1. Technical Field
This application is related to generation of eye-safe optical pulses, and more particularly, to generation of eye-safe optical pulses using the Raman-scattering effect to wavelength shift an infrared pulse.
2. Related Technology
Optical pulses are useful for communication, range finding, imaging, and other purposes. Powerful optical pulses can be safely transmitted through the atmosphere in the 1400-2000 nanometer band without harming human eyes. In this wavelength band, the eye's humor absorbs the optical radiation, preventing damage to the retina. Therefore, optical pulses in this band can be much more intense than similar duration pulses in the visible and near-infrared bands below 1400 nanometers.

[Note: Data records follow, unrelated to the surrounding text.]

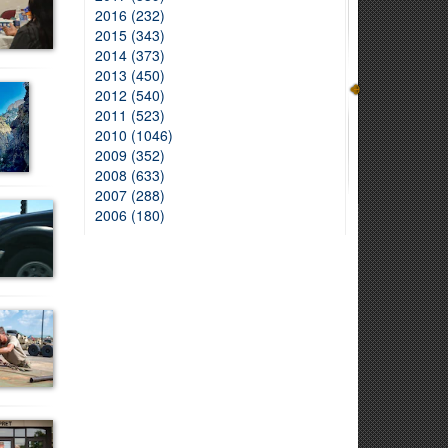
2016 (232)
2015 (343)
2014 (373)
2013 (450)
2012 (540)
2011 (523)
2010 (1046)
2009 (352)
2008 (633)
2007 (288)
2006 (180)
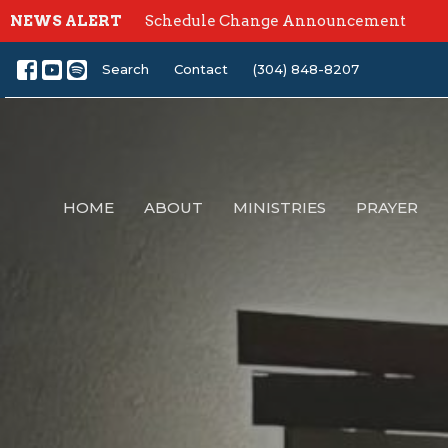
NEWS ALERT
Schedule Change Announcement
Search
Contact
(304) 848-8207
HOME
ABOUT
MINISTRIES
PRAYER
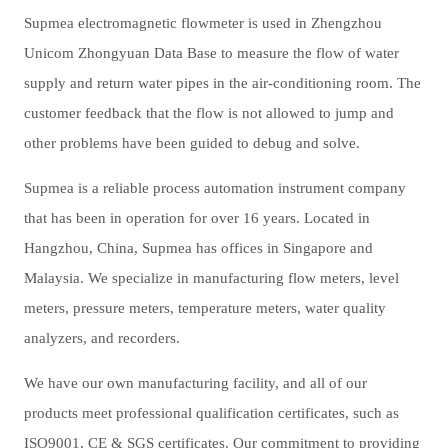
Supmea electromagnetic flowmeter is used in Zhengzhou
Unicom Zhongyuan Data Base to measure the flow of water
supply and return water pipes in the air-conditioning room. The
customer feedback that the flow is not allowed to jump and
other problems have been guided to debug and solve.
Supmea is a reliable process automation instrument company
that has been in operation for over 16 years. Located in
Hangzhou, China, Supmea has offices in Singapore and
Malaysia. We
specialize in manufacturing
flow meters, level
meters, pressure meters, temperature meters, water quality
analyzers, and recorders.
We have our own manufacturing facility, and all of our
products meet professional qualification certificates
, such as
ISO9001, CE & SGS
certificates. Our commitment to providing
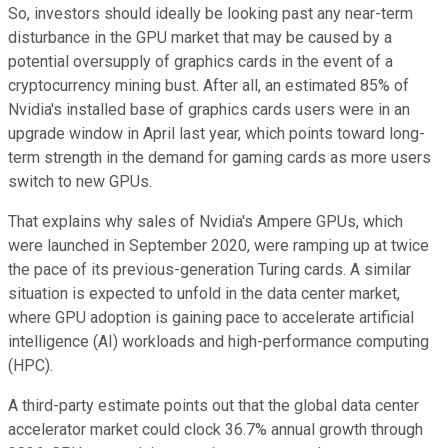
So, investors should ideally be looking past any near-term
disturbance in the GPU market that may be caused by a
potential oversupply of graphics cards in the event of a
cryptocurrency mining bust. After all, an estimated 85% of
Nvidia's installed base of graphics cards users were in an
upgrade window in April last year, which points toward long-
term strength in the demand for gaming cards as more users
switch to new GPUs.
That explains why sales of Nvidia's Ampere GPUs, which
were launched in September 2020, were ramping up at twice
the pace of its previous-generation Turing cards. A similar
situation is expected to unfold in the data center market,
where GPU adoption is gaining pace to accelerate artificial
intelligence (AI) workloads and high-performance computing
(HPC).
A third-party estimate points out that the global data center
accelerator market could clock 36.7% annual growth through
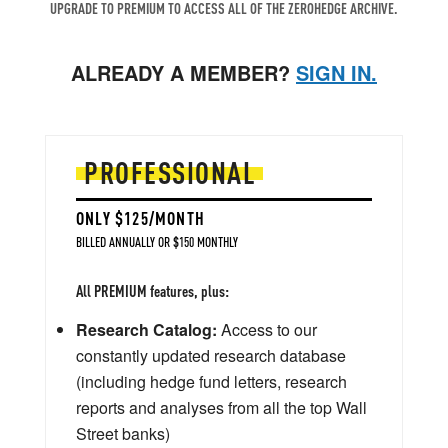
UPGRADE TO PREMIUM TO ACCESS ALL OF THE ZEROHEDGE ARCHIVE.
ALREADY A MEMBER?
SIGN IN.
PROFESSIONAL
ONLY $125/MONTH
BILLED ANNUALLY OR $150 MONTHLY
All PREMIUM features, plus:
Research Catalog:
Access to our
constantly updated research database
(including hedge fund letters, research
reports and analyses from all the top Wall
Street banks)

As a result, active optical devices such as Light Detection and Ranging (LIDAR) systems and range finders can be safely operated more effectively in the 1400-2000 nm band than in shorter visible and near infrared wavelengths. However, laser processes for producing pulses in the 1400-2000 nm band are limited.

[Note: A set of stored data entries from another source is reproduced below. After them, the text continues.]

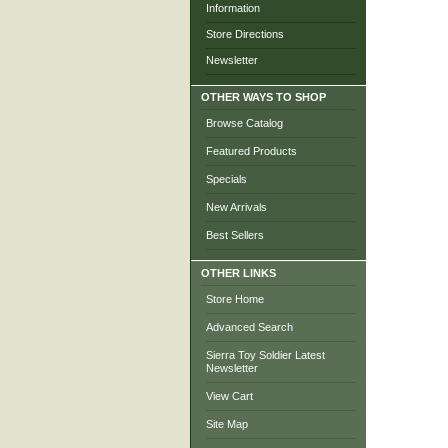
Information
Store Directions
Newsletter
OTHER WAYS TO SHOP
Browse Catalog
Featured Products
Specials
New Arrivals
Best Sellers
OTHER LINKS
Store Home
Advanced Search
Sierra Toy Soldier Latest
Newsletter
View Cart
Site Map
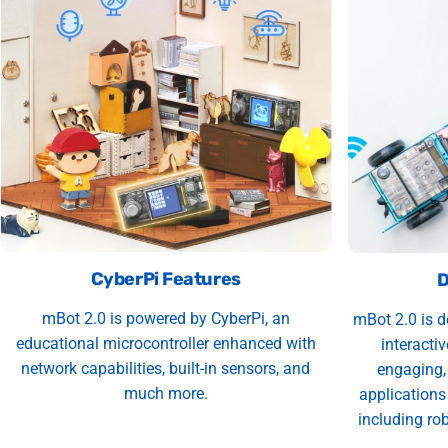
CyberPi Features
D
mBot 2.0 is powered by CyberPi, an
mBot 2.0 is d
educational microcontroller enhanced with
interacti
network capabilities, built-in sensors, and
engaging, 
much more.
applications
including rob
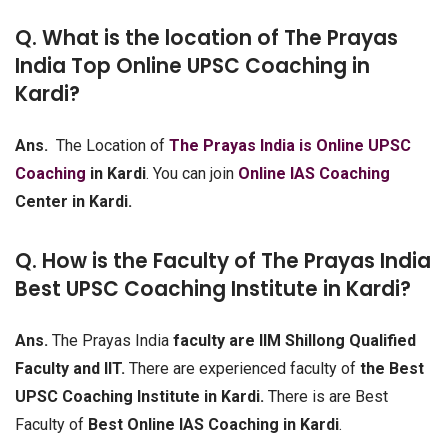
Q. What is the location of The Prayas
India Top Online UPSC Coaching in
Kardi?
Ans.
The Location of
The Prayas India is Online UPSC
Coaching
in Kardi
. You can join
Online IAS Coaching
Center in Kardi.
Q. How is the Faculty of The Prayas India
Best UPSC Coaching Institute in Kardi?
Ans.
The Prayas India
faculty are IIM Shillong Qualified
Faculty and IIT.
There are experienced faculty of
the Best
UPSC Coaching Institute in Kardi.
There is are Best
Faculty of
Best Online IAS Coaching in Kardi
.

Techniques for shifting the wavelength of optical pulses from powerful near-infrared lasers, such as the Nd:YAG lasers, to the 1400-2000 nm band have been sought.
W. Carnuth and T. Trickl, in “A powerful eye-safe infrared aerosol lidar: Application of stimulated Raman backscattering of 1.06 μm radiation”, Rev. Sci. Instrum., Vol. 65, No. 11, pp. 3324-3331, November 1994, discloses using a single backward Raman cell containing deuterium to produce a 1560 nm pulse. The laser pulse is focused into the center of the seed cell. The very short pulses generated with this technique sometimes have damaged optics, and the system appears to have been limited in efficiency to about 20%.
Xu et al., Journal of Modern Optics, Vol. 10., pp 1527-1536, 1999, discloses using a ultraviolet laser pulse at 249 nm with forward scattering from a Raman seed cell to amplify backward scattering in a pump cell, with both cells containing high pressure methane.
Single forward scattering Raman cells with methane have been disclosed in Spinhirne et al., Appl. Optics, Vol. 36, pp. 3475-3490, 1997 and in Mayer and Spuler, Applied Optics, Vol. 43, pp. 3915-3924, 2004. Forward scattering cells filled with methane typically require gas circulating pumps and diode seed lasers operating at the Stokes wavelength.